Styes can be painful but often heal without medical intervention.
If a stye persists for more than a week or affects vision, medical attention should be sought.
Styes can be external or internal.
Home remedies for styes include a warm compress and OTC pain medication.
Most commonly, styes only affect one eye at a time.
The patient will have a painful red swelling on the eyelid which can make the eye produce tears and become red. Sometimes styes can look like a pimple.
Styes very rarely affect both eyes simultaneously. An individual will generally have one stye in one eye. However, it is possible to have more than one stye in the same eye or one in each eye.
Symptoms of a stye can include:
a lump on the eyelid
swelling of the eyelid
crusting of the margins of the eyelids
droopiness of the eyelid
itching of the eye
discharge of mucus from the eye
discomfort when blinking
the feeling that there is an object in the eye
The individual should speak to a doctor if the stye persists for greater than 1 week, vision problems arise, if the swelling becomes particularly painful, bleeds, or spreads to other parts of the face, or if the eyelid or eyes become red.
There are two general categories of stye:
External styes emerge along the outer edge of the eyelid. They can become yellow, filled with pus, and painful when touched. They can be caused by an infection of the following:
Eyelash follicle: The small holes in the skin from which eyelashes grow.

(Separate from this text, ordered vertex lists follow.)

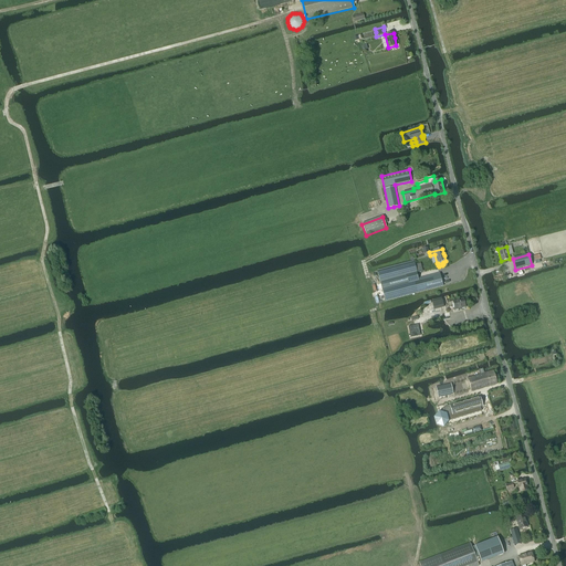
[(380,284),(385,302),(411,295),(443,286),(439,273),(418,279),(417,274),(413,261),(381,270),(377,271),(379,279),(380,284)]
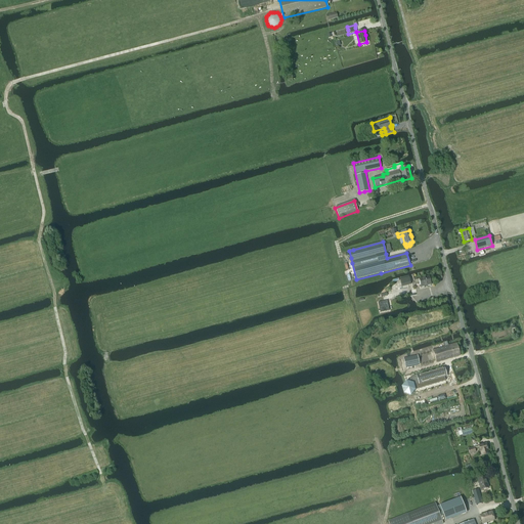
[(408,276),(399,278),(401,288),(410,285),(408,276)]
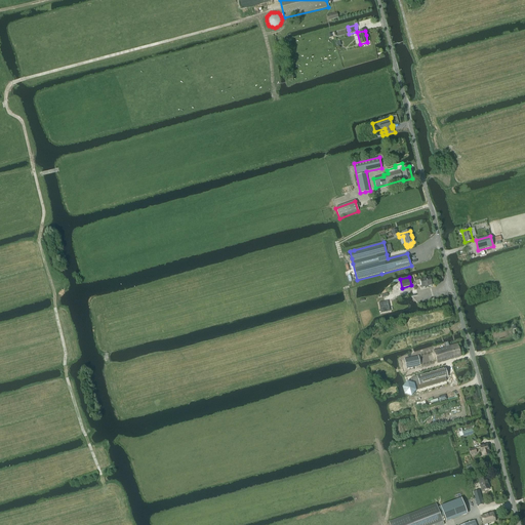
[(420,280),(414,281),(415,285),(421,284),(422,287),(432,285),(430,278),(420,280)]
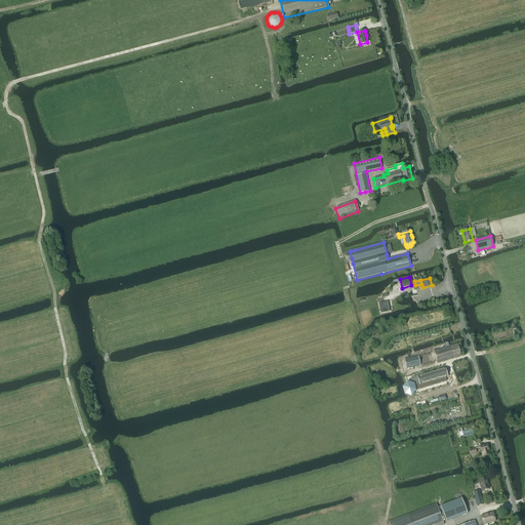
[(378,304),(380,313),(390,311),(388,301),(378,304)]
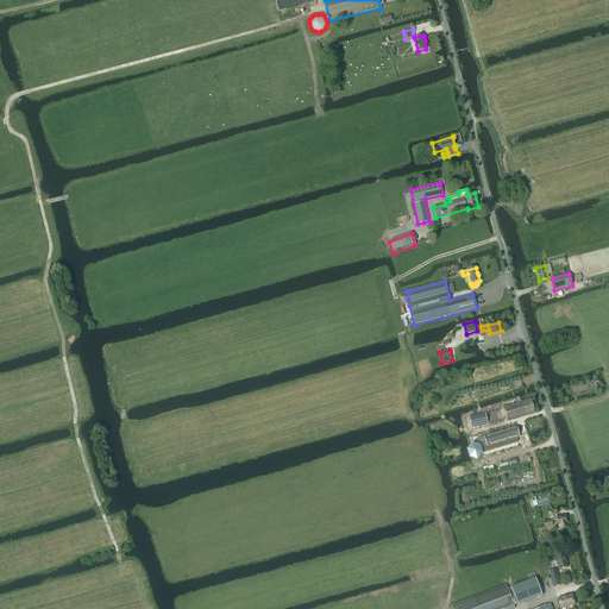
[(515,399),(516,403),(519,403),(522,418),(534,414),(531,400),(521,402),(520,397),(515,399)]
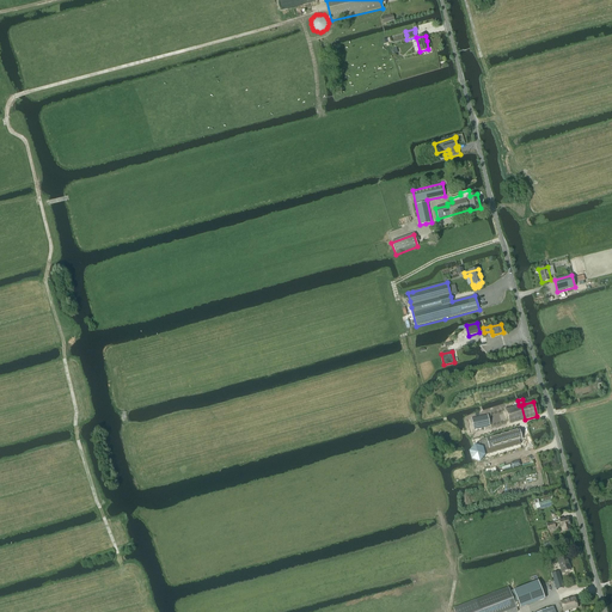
[(510,424),(525,420),(521,405),(519,405),(506,410),(510,424)]
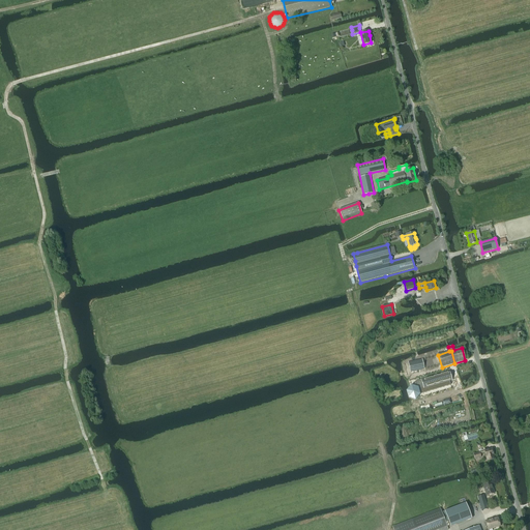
[(433,369),(437,364),(435,357),(429,356),(424,361),(427,367),(433,369)]
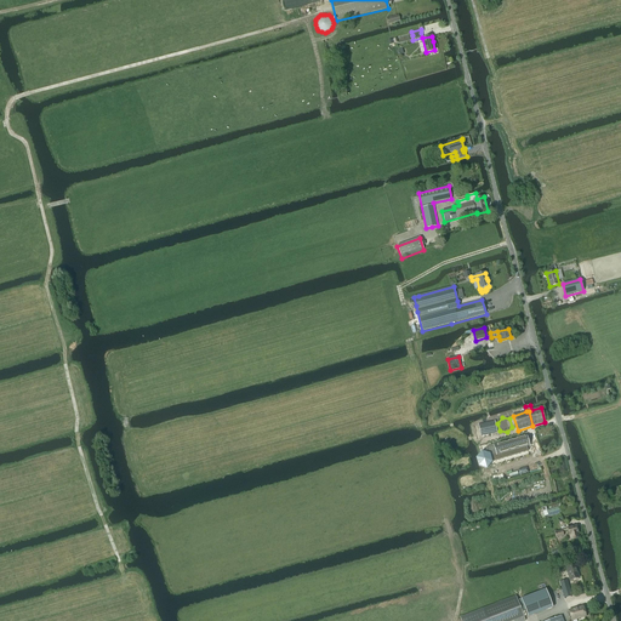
[(480,436),(497,432),(495,422),(479,426),(480,436)]
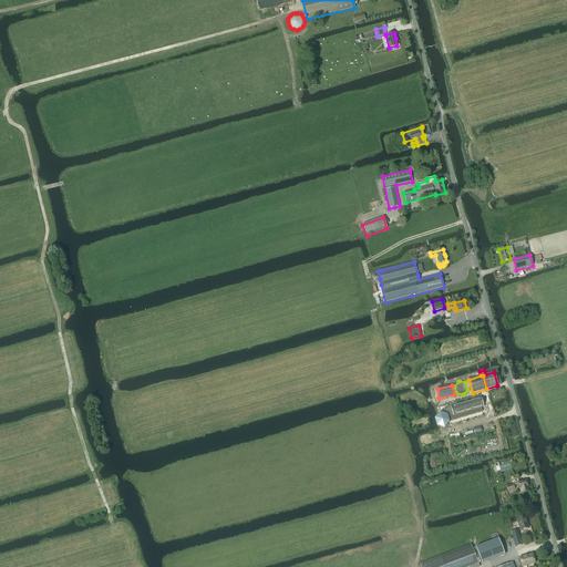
[(481,398),(446,408),(451,422),(482,412),(481,409),(484,408),(481,398)]
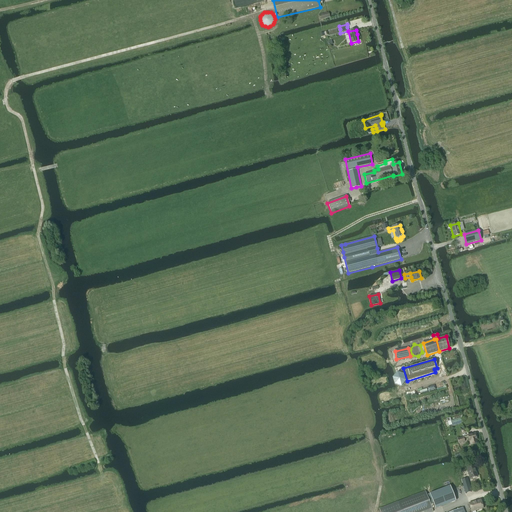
[(394,384),(397,385),(398,385),(401,386),(405,381),(403,375),(402,375),(397,373),(395,375),(395,376),(392,378),(394,384)]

Sebaceous (Zeis) gland: This gland is attached to the eyelash follicle and produces sebum. Sebum helps lubricate the eyelash and stop it from drying out.
Apocrine (Moll) gland: This gland also helps prevent eyelashes from drying out. It is a sweat gland that empties into the eyelash follicle.
The swelling develops inside the eyelid. Generally, an internal hordeolum is more painful than an external one. They are also referred to as an internal stye and are most commonly due to an infection in the meibomian gland. These glands are responsible for producing a secretion which makes up part of the film that covers the eye.
Patients may also experience a burning sensation in the eye, crusting of the eyelid margins, droopiness of the eyelids, itchiness on the eyeball, sensitivity to light, tearing, a feeling that something is stuck to the eye, and discomfort when blinking.